Отчего же по идее некурящий Иосуб закурил? Начнем с более легкого повода. Он здорово продрог нынче, хлюпает носом, раненая нога едва поспевает за возом в гору, и он уже разок засмолил цыгарку, чтобы себя взвинтить для вздутия чувств; вот Игнат и не признал в камышовом вознице родимого батюшку. А теперь сам бог велит задымить, как всякому уважающему себя мужику в минуту волнения: чужая баба-заблуда середь темной ночи на большой дороге величает собственное твое отродье мужем! С одной стороны, старика это тешит – каков бес Игнат, весь в Цугуя! Вон Петря-инженерок по ночам возит баб из села, а этот из города. Но, с другой стороны, не жирно ли будет: тут тебе и Анна в больнице, и Рита Семеновна в садике, и на возу горожанка. А они и впрямь уже забрались на камыш и чем там занимаются… проклятая неизвестность, оф! А посему Иосуб свое инкогнито попридержал от Игната, схоронил за конями, взяв их в темноте под уздцы. Вон, вишь, угрелись на верхотуре и верещат, что твои вешние жаворонки. И все больше щебечет она…
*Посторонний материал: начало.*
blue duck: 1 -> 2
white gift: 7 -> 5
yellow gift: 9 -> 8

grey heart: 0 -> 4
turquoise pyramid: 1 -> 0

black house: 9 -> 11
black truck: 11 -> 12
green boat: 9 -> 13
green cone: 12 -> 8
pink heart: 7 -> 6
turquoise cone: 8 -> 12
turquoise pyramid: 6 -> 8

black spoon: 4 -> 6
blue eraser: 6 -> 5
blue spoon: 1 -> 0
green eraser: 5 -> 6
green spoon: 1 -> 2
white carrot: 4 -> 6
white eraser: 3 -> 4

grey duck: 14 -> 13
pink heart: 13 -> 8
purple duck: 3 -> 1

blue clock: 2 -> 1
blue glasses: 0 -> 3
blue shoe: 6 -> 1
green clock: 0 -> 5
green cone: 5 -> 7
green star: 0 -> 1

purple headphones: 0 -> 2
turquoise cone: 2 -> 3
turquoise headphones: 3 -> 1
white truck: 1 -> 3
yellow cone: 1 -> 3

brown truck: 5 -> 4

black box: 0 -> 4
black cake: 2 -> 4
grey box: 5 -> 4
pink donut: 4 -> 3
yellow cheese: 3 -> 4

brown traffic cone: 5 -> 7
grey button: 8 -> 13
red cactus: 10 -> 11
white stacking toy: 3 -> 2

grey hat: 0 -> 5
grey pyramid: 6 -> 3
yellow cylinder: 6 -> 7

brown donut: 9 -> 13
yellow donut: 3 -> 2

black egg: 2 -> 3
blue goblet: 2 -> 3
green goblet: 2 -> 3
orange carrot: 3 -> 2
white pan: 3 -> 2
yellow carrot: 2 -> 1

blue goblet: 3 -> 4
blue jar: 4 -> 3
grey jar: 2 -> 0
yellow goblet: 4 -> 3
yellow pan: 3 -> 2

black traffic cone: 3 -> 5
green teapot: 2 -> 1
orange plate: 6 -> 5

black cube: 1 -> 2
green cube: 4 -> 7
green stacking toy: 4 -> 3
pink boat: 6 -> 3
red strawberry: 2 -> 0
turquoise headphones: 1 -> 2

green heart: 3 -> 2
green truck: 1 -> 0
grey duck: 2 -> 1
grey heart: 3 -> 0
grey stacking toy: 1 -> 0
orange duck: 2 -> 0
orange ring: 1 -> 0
– Этой весной, уже с полгода, как он пропал. Я и не знала, где он и что с ним. Вот так, в один прекрасный день взял и исчез. Утром когда я уходила на виноградник, дома сидел: что-то он заскучал, зажурился. «Если тебе нездоровится, говорю, надо лечиться, а то еще хуже раскиснешь». А он: «Видал я этих друзей в белых халатах! В лагере и то не бегал в медпункт, хоть и ходил в доходягах». – «Тогда, говорю, полежи дома, может, само обойдется». Соберусь, бывало, в бригаду, только скажу: «Ты хоть не тоскуй, по дому займись чем-нибудь, вот цветы поливай». Вернусь – лежит в сапогах на кровати, глядит в потолок, и цветы сохнут. Заговорю – молчит. Зову поесть – не идет, даже покушать не хочет. Только все чихирь кипятит в кружке. И так все три года желтел и слабел день ото дня. Я и с поля каждый вечер старалась пораньше вернуться, и все мне казалось: войду во двор, прислоню сапку к завалинке – а в доме пусто… И однажды так и вышло по-моему. Исчез. Нет его день, нет другой, нет третий. Я было думала, он подался к отцу, у него отец в Шерпенах… Ну да что я тебе забиваю голову своими бедами! Я, если хочешь знать, вообще-то молчунья. Уже и не знаю, что на меня накатило…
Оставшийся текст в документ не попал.